The Nannup Truffle Growers Co-operative Limited’s primary activity is establishing and managing a Truffière; and facilitating member activities associated with the production and harvesting of truffles under a Share Farming Agreement with Nannup Truffle Farm Pty Ltd (the land owner).

The Share Farming Agreement provides for the arrangements between the Co-op and Nannup Truffle Farm Pty Ltd, wherein Nannup Truffle Farm Pty Ltd has established the Truffière, and will provide farm related services for the initial 5 Years, after which the consideration will convert to a 25% share in the net proceeds from harvested truffles.

The proposed total term of the Share Farming Agreement will be for 20 years, as Truffières tend to decline in production at around this period, however, in the event that commercial yields are not achieved by the Truffière within 10 years, the Share Farming Agreement may terminate.  Upon completion of the Term – all cash and liquid assets held in the Co-op will be distributed to members and all improvements on the land will vest to the Landowner.

9. What are the benefits of a Co-op?

Co-operatives operate under a different corporate legal regime. They are governed under State based legislation and have some quite different rules and requirements. The most important aspect is that Co-ops are people centred organisations that are owned and controlled by their members.

They exist for the main purpose of their members and members must contribute to the objectives of the Co-op.

10. Who controls the Co-op?

Unique to any other business structures Co-ops exist for the benefits of their members.

Each member is entitled to one vote in a Co-op – irrespective of how many shares are held.

Members will appoint a number of Directors, who are voted for at an AGM of members held annually.

Directors serve a 3 year term and are responsible to act for and on behalf of all members in the interest of the main purpose of the Co-op.

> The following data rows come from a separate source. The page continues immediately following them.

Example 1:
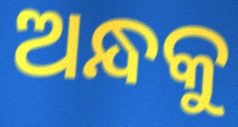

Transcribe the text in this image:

ଅନ୍ଧକୁ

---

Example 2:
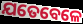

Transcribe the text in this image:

ଯତେବେଳେ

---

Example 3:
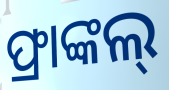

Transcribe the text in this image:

ଫ୍ରାଙ୍କଲ୍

11. How much does a Co-op Share cost?

Each share subscribed for in the Co-op is equivalent to $1,750 per share, which is the equivalent to 6 trees.

12. Can I buy more than one Co-op Share?

Any member may purchase shares to a maximum proportion of 20% of the Co-operative Shares. However, under the Co-operative legislation, Co-ops have a one member – one vote rule – irrespective of the number of shares held.

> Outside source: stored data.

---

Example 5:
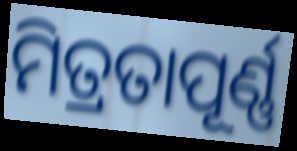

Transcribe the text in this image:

ମିତ୍ରତାପୂର୍ଣ୍ଣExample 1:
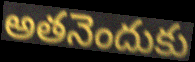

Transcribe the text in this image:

అతనెందుకు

Profits are of course distributed in accordance with shares held!

13. Can a business become a member?

Membership of the Co-op is available to Individuals, Companies or Superfunds and each entity must hold at least one share.

14. How long might it be before a dividend is released?

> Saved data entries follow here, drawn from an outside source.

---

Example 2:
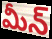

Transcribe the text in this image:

మీన్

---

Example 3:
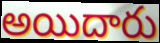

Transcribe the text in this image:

అయిదారు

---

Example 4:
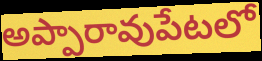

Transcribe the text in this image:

అప్పారావుపేటలో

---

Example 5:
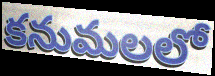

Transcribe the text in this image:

కనుమలలోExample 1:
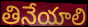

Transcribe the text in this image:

తినేయాలి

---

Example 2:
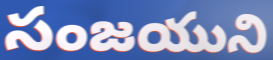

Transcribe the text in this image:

సంజయుని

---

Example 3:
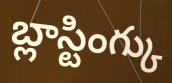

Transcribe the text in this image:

బ్లాస్టింగ్కు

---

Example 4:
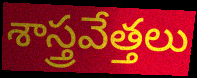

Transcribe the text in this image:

శాస్త్రవేత్తలు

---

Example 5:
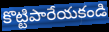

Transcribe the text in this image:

కొట్టిపారేయకండిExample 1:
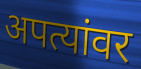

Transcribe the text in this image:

अपत्यांवर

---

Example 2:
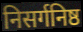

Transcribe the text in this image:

निसर्गनिष्ठ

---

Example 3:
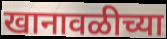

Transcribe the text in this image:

खानावळीच्या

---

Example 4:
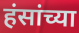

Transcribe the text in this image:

हंसांच्या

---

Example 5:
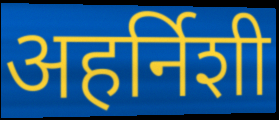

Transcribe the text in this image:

अहर्निशीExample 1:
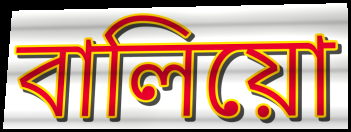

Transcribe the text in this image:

বালিয়ো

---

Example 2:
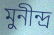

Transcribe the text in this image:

মুনীন্দ্ৰ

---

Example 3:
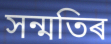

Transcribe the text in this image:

সন্মতিৰ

Truffières begin to produce truffles, under favorable conditions in Years 4 to 6 depending on the variety. Black Perigord truffles may begin to produce truffles in Year 5 and our expectation is that commercial quantities will not be produced until Year 6. We are forecasting a first dividend upon reaching commercial production..

15. Can I sell my Co-op Share?

You may wish to sell your Co-op share to a new member or existing members which requires approval from the Co-op, or the Co-op may purchase a share at the request of a member. It is always our hope that if you will decide to sell you will have your share repurchased by a friend or family member.

16. How many Shares are available?

Our goal to operate the Co-op on a long-term economical basis is to sell a minimum 1000 shares, but the Cooperative is able to issue shares to the extent that we have land and trees available.

17. What is the extent of my liability as a Co-op Shareholder?

None! Your liability and risk is limited to your $1,750 share cost. The Co-operative protects the individual investors from liability and financial risks associated with any business.

18. How will the finances of the Co-op be distributed for review?

The Co-op is required to provide Financial Reports, Directors Reports (and if required Auditor Reports) on an annual basis – which are provided to members together with a Notice of Annual General Meeting – which must be conducted within 5 months of the end of the financial year.

19. How do I collect my benefits?

Benefits of membership of the Co-op are across a number of facets:

  • Dividends will be paid from profits as they are earned.
  • Members may choose to take their proportion of profit share as fresh truffles!